TASK BRIEF:
Only a number is required: how many lines of the material contain the word "meta"?

DATA SUPPLIED:

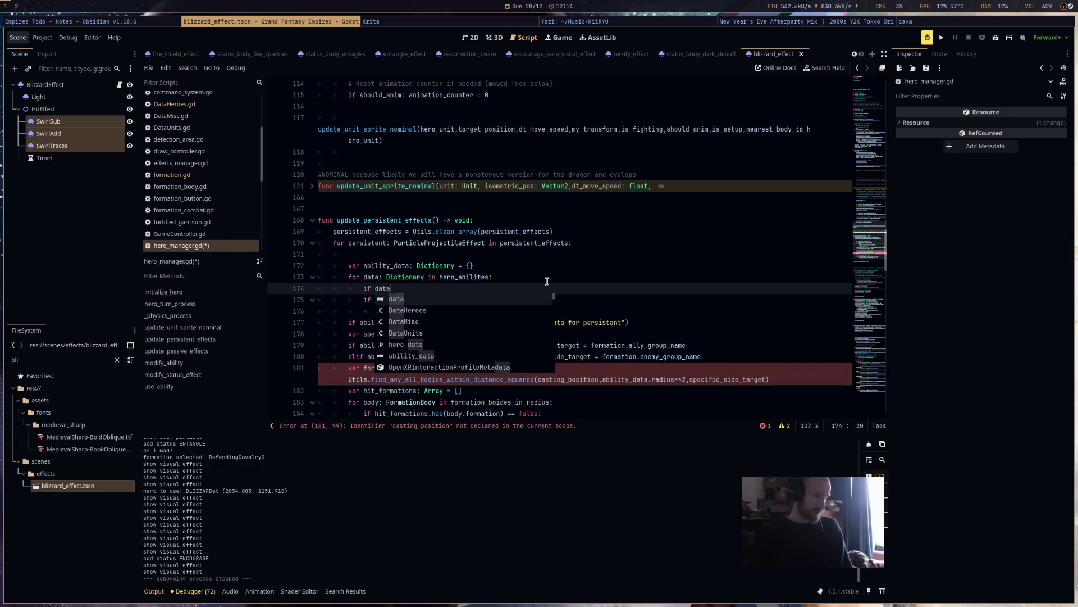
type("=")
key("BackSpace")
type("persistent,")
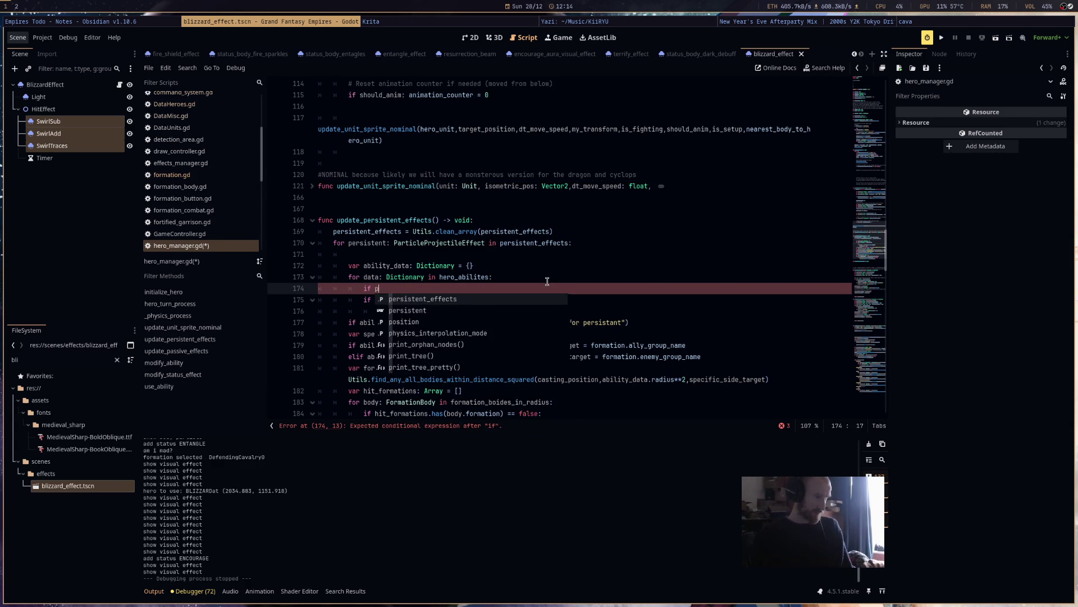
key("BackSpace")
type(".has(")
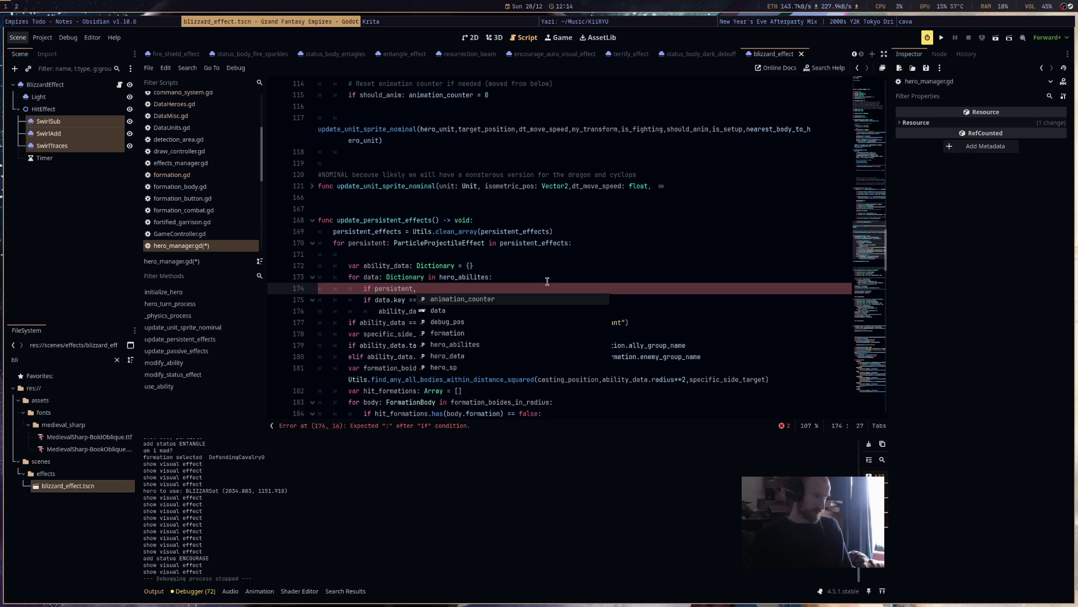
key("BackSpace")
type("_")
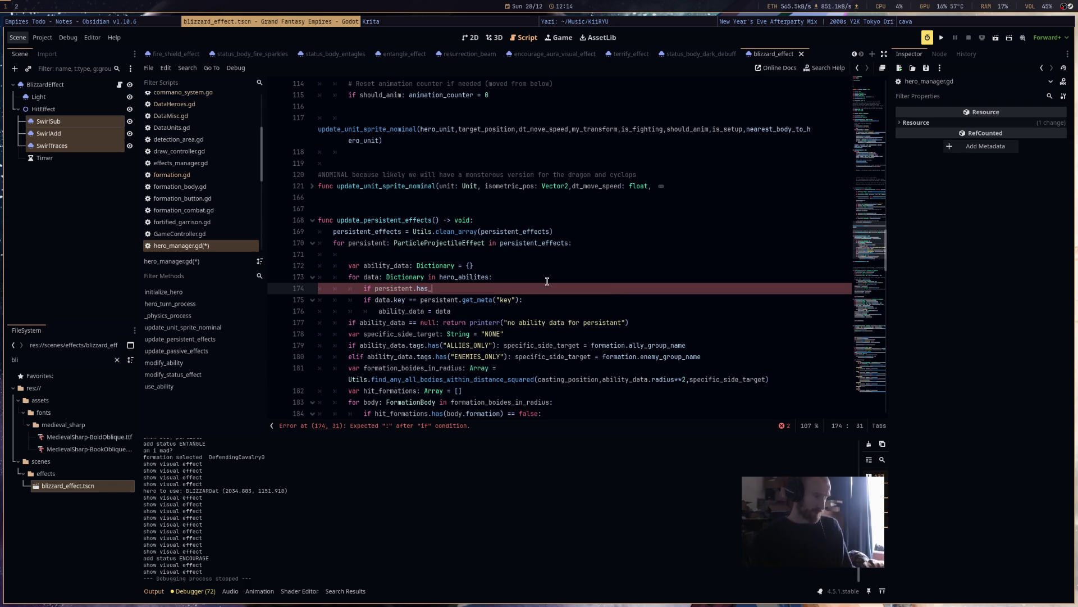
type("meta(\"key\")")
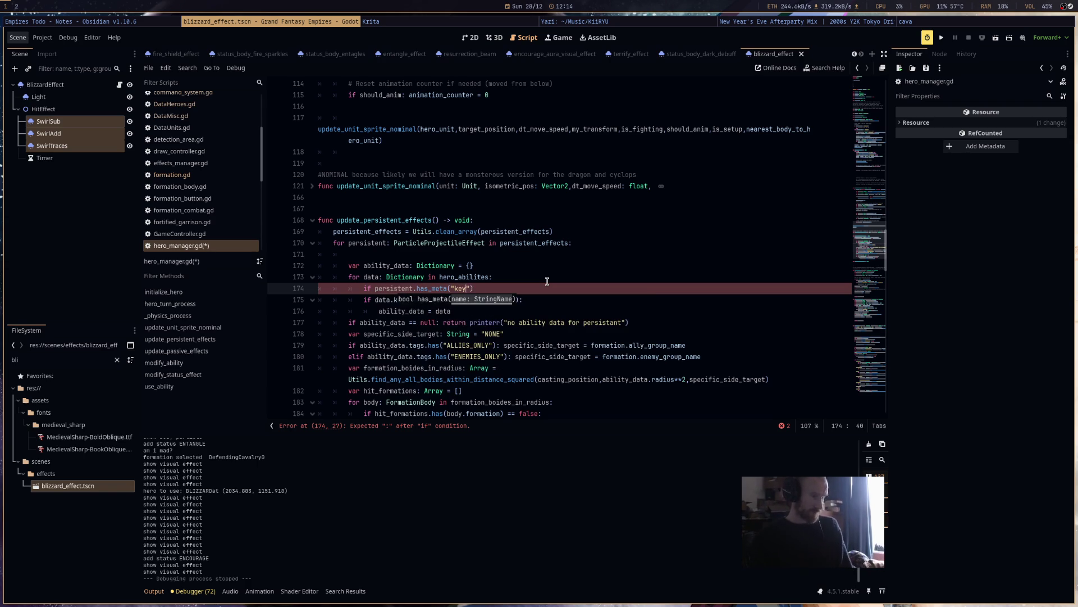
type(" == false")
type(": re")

--

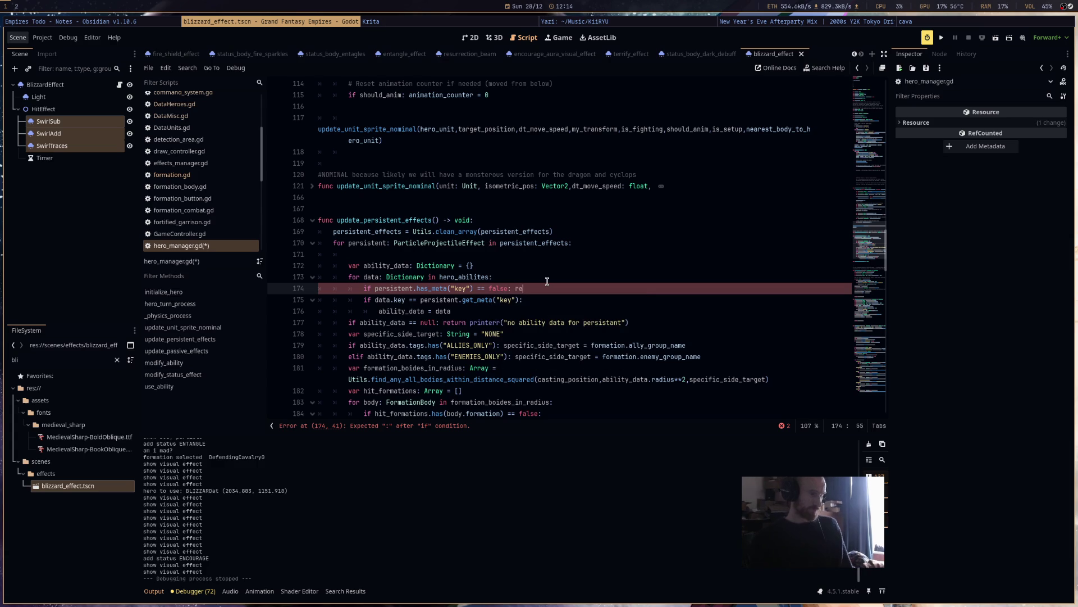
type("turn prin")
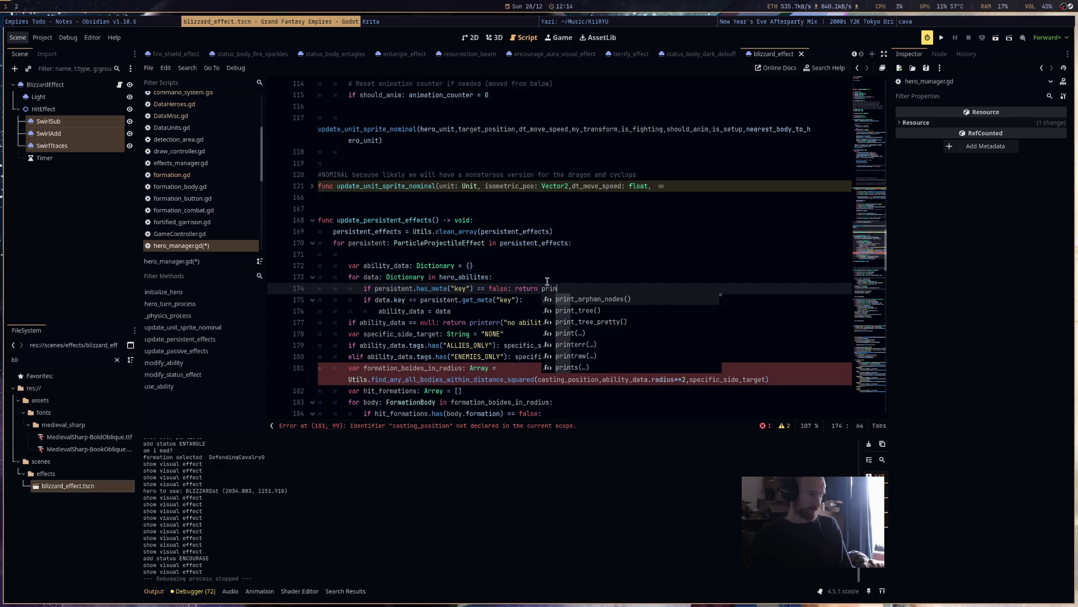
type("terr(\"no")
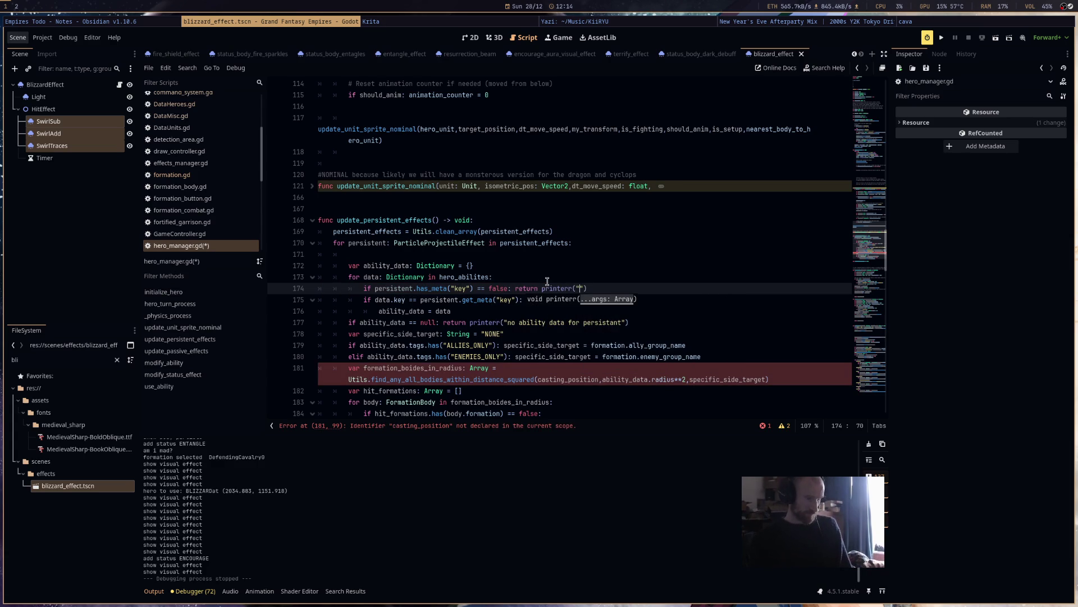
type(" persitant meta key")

ANSWER SPACE:
2